Tackling tuberculosis means looking beyond the disease: experts meet to address its broader causes
Cases of multidrug- and extensively drug-resistant tuberculosis (M/XDR-TB) are rising in the WHO European Region. Every year, around 81 000 people are estimated to fall sick with MDR-TB in the Region but, owing to limited access to diagnosis, only 29 000 were diagnosed in 2010. While 7500 cases of XDR-TB are estimated to occur annually in the Region, only 212 were detected in 2010, owing to limited diagnostic capacity.
Prevention, diagnosis, treatment and care
TB can affect anyone, but it is most often seen among young adults in the eastern part of the Region and among migrants and elderly people in the western countries. TB is particularly linked to social determinants of health such as migration, imprisonment and social marginalization.
Even with effective testing and diagnostic systems in place, people in these groups are often outside the health system, and their health problems difficult to diagnose. Yet diagnosis is only the first step. Treatment for TB, particularly M/XDR-TB, is lengthy, complicated and expensive. Providing uninterrupted treatment and care remains a challenge for the health systems in many countries. People without access to a social safety net must often choose between following treatment to get well or working to support their families.
Not completing treatment often means that people will fall ill again. Over the last five years, treatment success rates for new and previously treated TB cases in the European Region have continued to fall: from 72% and 50% in 2005 to 69% and 48% in 2010, respectively. While the treatment success rate for MDR-TB patients was 56% in 2010, the target rates for new pulmonary TB cases and MDR-TB cases are 85% and 75%, respectively.
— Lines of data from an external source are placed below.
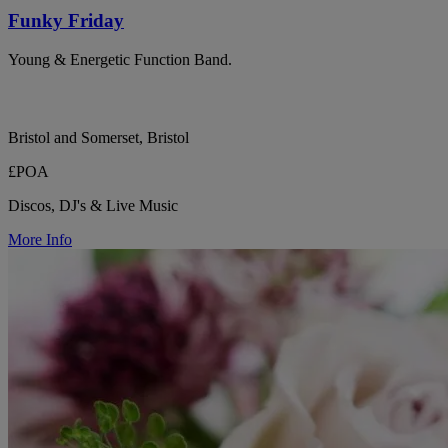
Funky Friday
Young & Energetic Function Band.
Bristol and Somerset, Bristol
£POA
Discos, DJ's & Live Music
More Info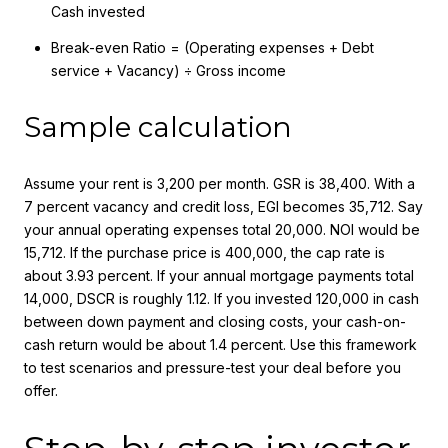
Cash invested
Break-even Ratio = (Operating expenses + Debt
service + Vacancy) ÷ Gross income
Sample calculation
Assume your rent is 3,200 per month. GSR is 38,400. With a
7 percent vacancy and credit loss, EGI becomes 35,712. Say
your annual operating expenses total 20,000. NOI would be
15,712. If the purchase price is 400,000, the cap rate is
about 3.93 percent. If your annual mortgage payments total
14,000, DSCR is roughly 1.12. If you invested 120,000 in cash
between down payment and closing costs, your cash-on-
cash return would be about 1.4 percent. Use this framework
to test scenarios and pressure-test your deal before you
offer.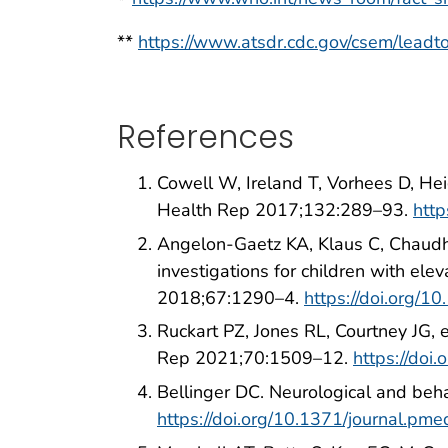
**
https://www.atsdr.cdc.gov/csem/leadtox
References
Cowell W, Ireland T, Vorhees D, Hei
Health Rep 2017;132:289–93.
htt
Angelon-Gaetz KA, Klaus C, Chaudh
investigations for children with 
2018;67:1290–4.
https://doi.org
Ruckart PZ, Jones RL, Courtney JG,
Rep 2021;70:1509–12.
https://do
Bellinger DC. Neurological and be
https://doi.org/10.1371/journal.p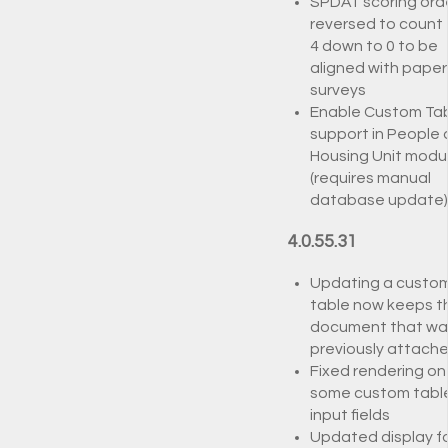
SPDAT scoring ord
reversed to count
4 down to 0 to be
aligned with paper
surveys
Enable Custom Ta
support in People
Housing Unit modu
(requires manual
database update)
4.0.55.31
Updating a custo
table now keeps t
document that wa
previously attach
Fixed rendering on
some custom tabl
input fields
Updated display f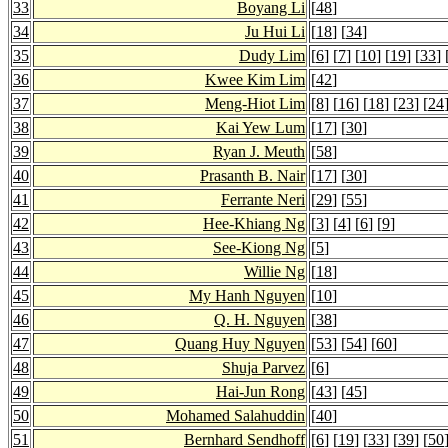
33
Boyang Li
[
48
]
34
Ju Hui Li
[
18
] [
34
]
35
Dudy Lim
[
6
] [
7
] [
10
] [
19
] [
33
] 
36
Kwee Kim Lim
[
42
]
37
Meng-Hiot Lim
[
8
] [
16
] [
18
] [
23
] [
24
38
Kai Yew Lum
[
17
] [
30
]
39
Ryan J. Meuth
[
58
]
40
Prasanth B. Nair
[
17
] [
30
]
41
Ferrante Neri
[
29
] [
55
]
42
Hee-Khiang Ng
[
3
] [
4
] [
6
] [
9
]
43
See-Kiong Ng
[
5
]
44
Willie Ng
[
18
]
45
My Hanh Nguyen
[
10
]
46
Q. H. Nguyen
[
38
]
47
Quang Huy Nguyen
[
53
] [
54
] [
60
]
48
Shuja Parvez
[
6
]
49
Hai-Jun Rong
[
43
] [
45
]
50
Mohamed Salahuddin
[
40
]
51
Bernhard Sendhoff
[
6
] [
19
] [
33
] [
39
] [
50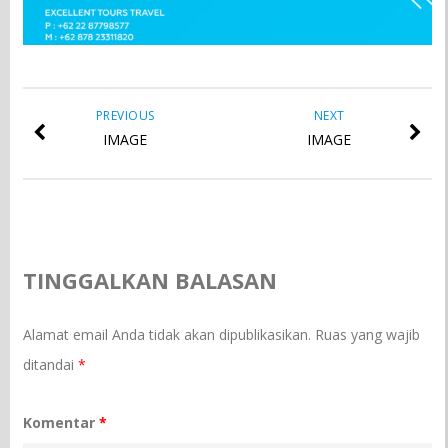
PREVIOUS
NEXT
IMAGE
IMAGE
TINGGALKAN BALASAN
Alamat email Anda tidak akan dipublikasikan.
Ruas yang wajib
ditandai
*
Komentar
*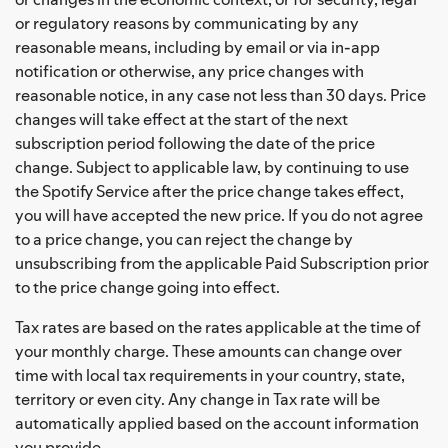
or regulatory reasons by communicating by any
reasonable means, including by email or via in-app
notification or otherwise, any price changes with
reasonable notice, in any case not less than 30 days. Price
changes will take effect at the start of the next
subscription period following the date of the price
change. Subject to applicable law, by continuing to use
the Spotify Service after the price change takes effect,
you will have accepted the new price. If you do not agree
to a price change, you can reject the change by
unsubscribing from the applicable Paid Subscription prior
to the price change going into effect.
Tax rates are based on the rates applicable at the time of
your monthly charge. These amounts can change over
time with local tax requirements in your country, state,
territory or even city. Any change in Tax rate will be
automatically applied based on the account information
you provide.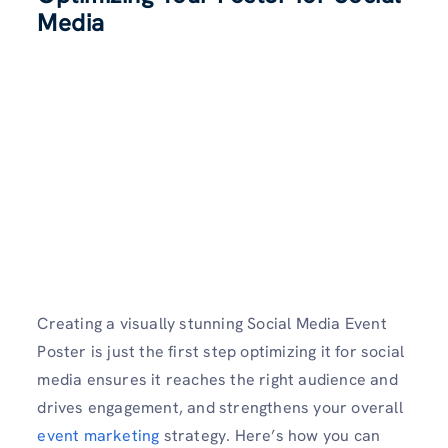
Media
Creating a visually stunning Social Media Event
Poster is just the first step optimizing it for social
media ensures it reaches the right audience and
drives engagement, and strengthens your overall
event marketing
strategy. Here’s how you can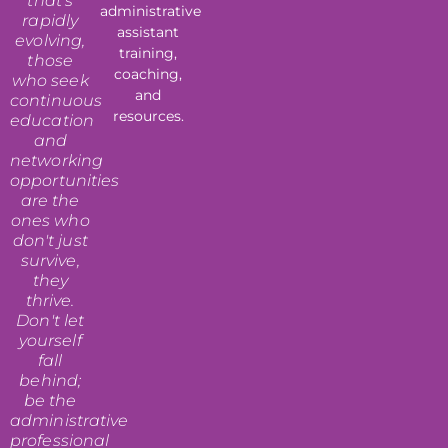
that's
administrative
rapidly
assistant
evolving,
training,
those
coaching,
who seek
and
continuous
resources.
education
and
networking
opportunities
are the
ones who
don't just
survive,
they
thrive.
Don't let
yourself
fall
behind;
be the
administrative
professional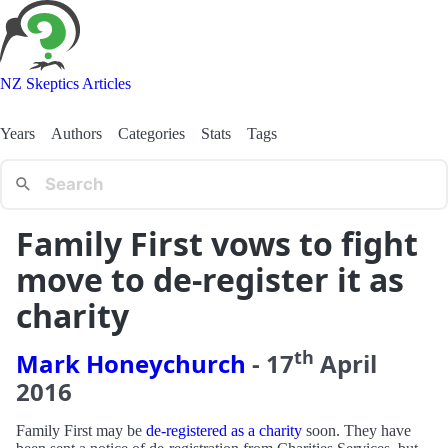
NZ Skeptics Articles
Years
Authors
Categories
Stats
Tags
Family First vows to fight
move to de-register it as
charity
th
Mark Honeychurch
-
17
April
2016
Family First may be
de-registered as a charity
soon. They have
“I was admitted to the TB sanatorium in 2007. I was there for three months and got better. I went home, did the treatment … . I wasn’t allowed to work, to smoke, to sit in the sun. But I had no other income; I had to raise my children, so I went back to work. I have this fear in my heart that I’m never going to get better. The pills, there are a lot of them, and they are very strong. They give you headaches, stomach aches, and make you feel like throwing up. I’m upset, because I have two children. Here, if you don’t work, you starve to death. There are two options: you take the TB pills and get better, but starve, or you work and have to come back to the sanatorium. So it’s a lose–lose situation.”
– Iulian, XDR-TB patient from a village in Dambovita, Romania, who died on 5 May 2012, aged 42
In response to this alarming situation, WHO/Europe developed a Consolidated Action Plan to Prevent and Combat Multidrug- and Extensively Drug-Resistant Tuberculosis 2011–2015; it aims to break the vicious cycle of inadequate TB diagnosis, treatment and care, leading to rising M/XDR-TB cases. The Region’s Member States fully endorsed the Action Plan in September 2011. It emphasizes:
- addressing the determinants of and the underlying risk factors contributing to the emergence and spread of M/XDR-TB; and
- strengthening the health system’s response: providing accessible, affordable and acceptable services using patient-centred approaches.
Since the endorsement of the regional Action Plan, several countries have adopted national plans on M/XDR-TB in line with it. Many countries have increased access to treatment for MDR-TB from less than 50% in 2010 to above 80%. Nevertheless, many patients still go undiagnosed, or receive no or inadequate treatment. Access to treatment with quality-assured second-line drugs, particularly for marginalized groups, is a major public-health and human-rights concern in many countries in the Region.
At the eleventh meeting of managers of national TB programmes, held in London, United Kingdom on 2–3 July 2012, WHO/Europe staff and national and international experts are discussing achievements at the national level and solutions to challenges in implementing the Consolidated Action Plan.
What is M/XDR-TB?
MDR-TB is resistant to two of the most potent first-line anti-TB drugs. It is a man-made phenomenon that emerges as a result of inadequate treatment and/or poor airborne infection control in health care facilities and other settings where people congregate. XDR-TB is a form of MDR-TB that is resistant to the most important first- and second-line drugs, and has very limited chances for cure.